La clause de préemption résulte en pratique des statuts ou d’un pacte d’associés. Elle apparaît souvent dans les sociétés par actions, notamment en SAS et en SA, pour encadrer la circulation des titres. Les sources officielles la présentent comme un mécanisme distinct de la clause d’agrément : ici, le bénéficiaire dispose d’un droit d’achat prioritaire, tandis que l’agrément permet surtout d’accepter ou de refuser l’entrée d’un tiers.

Procédure / étapes

  1. Relire les statuts ou le pacte d’associés pour vérifier l’existence et le contenu exact de la clause.
  2. Identifier les titres concernés et le projet de cession envisagé.
  3. Informer le ou les bénéficiaires de la clause dans les formes prévues par le document applicable.
  4. Respecter le délai laissé au bénéficiaire pour exercer ou non son droit de priorité.
  5. Finaliser la cession avec le bénéficiaire si celui-ci exerce son droit.
  6. À défaut, céder les titres au tiers dans les limites prévues par la clause et dans le délai autorisé.
  7. Ensuite, mettre à jour les documents sociaux et accomplir les formalités nécessaires.

Risques / sanctions / délais

Le principal risque tient au non-respect de la procédure prévue par la clause. Si le cédant vend ses titres à un tiers sans laisser au bénéficiaire la possibilité d’exercer sa priorité, la cession peut devenir contestable.
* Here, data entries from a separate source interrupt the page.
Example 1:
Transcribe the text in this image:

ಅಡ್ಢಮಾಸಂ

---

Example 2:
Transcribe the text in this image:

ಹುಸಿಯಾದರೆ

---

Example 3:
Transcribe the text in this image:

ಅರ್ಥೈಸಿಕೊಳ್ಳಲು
Le risque augmente encore lorsque la clause ne précise pas clairement les délais, le prix, les modalités d’information ou les conséquences d’un refus.

De plus, une clause de préemption mal articulée avec une clause d’agrément ou avec un pacte d’associés peut créer un conflit de lecture. Il faut donc organiser les deux mécanismes de manière cohérente pour éviter un blocage lors de la cession.
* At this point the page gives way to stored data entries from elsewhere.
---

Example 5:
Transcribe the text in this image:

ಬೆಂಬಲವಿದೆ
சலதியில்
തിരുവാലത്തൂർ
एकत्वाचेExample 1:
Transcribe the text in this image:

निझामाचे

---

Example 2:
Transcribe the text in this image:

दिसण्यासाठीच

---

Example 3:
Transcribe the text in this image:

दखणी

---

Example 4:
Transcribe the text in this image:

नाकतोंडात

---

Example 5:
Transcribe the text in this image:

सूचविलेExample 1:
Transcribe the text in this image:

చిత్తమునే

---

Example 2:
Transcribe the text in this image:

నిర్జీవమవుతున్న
Enfin, cette clause doit rester adaptée à la réalité de la société. Une clause trop rigide peut freiner la circulation des titres, compliquer une levée de fonds ou ralentir l’entrée d’un nouvel investisseur. Il faut donc la rédiger avec précision et la revoir lorsque la société évolue.

Questions fréquentes (FAQ)

1) Qu’est-ce qu’une clause de préemption ?

C’est une clause qui donne à un associé ou à un actionnaire un droit de priorité pour racheter des titres avant qu’ils ne soient cédés à un tiers.

2) À quoi sert une clause de préemption ?

Elle sert à contrôler la composition du capital et à protéger l’équilibre entre les associés ou les actionnaires. Elle évite qu’un tiers entre librement dans la société sans laisser d’abord une priorité aux personnes déjà présentes.

3) Quelle différence entre clause de préemption et clause d’agrément ?

La clause de préemption donne un droit de priorité d’achat. La clause d’agrément, elle, soumet l’entrée du cessionnaire à une autorisation préalable. Les deux mécanismes peuvent coexister, mais ils n’ont pas la même fonction.

4) La clause de préemption est-elle obligatoire ?

Non. Elle résulte le plus souvent d’un choix des associés dans les statuts ou dans un pacte d’associés. Toutefois, elle devient contraignante dès qu’elle figure dans un document applicable à la cession.

5) Que se passe-t-il si le bénéficiaire n’exerce pas son droit ?

En principe, le cédant peut alors vendre ses titres au tiers envisagé, dans le respect des conditions et du délai prévus par la clause. Il faut toutefois relire précisément le document applicable.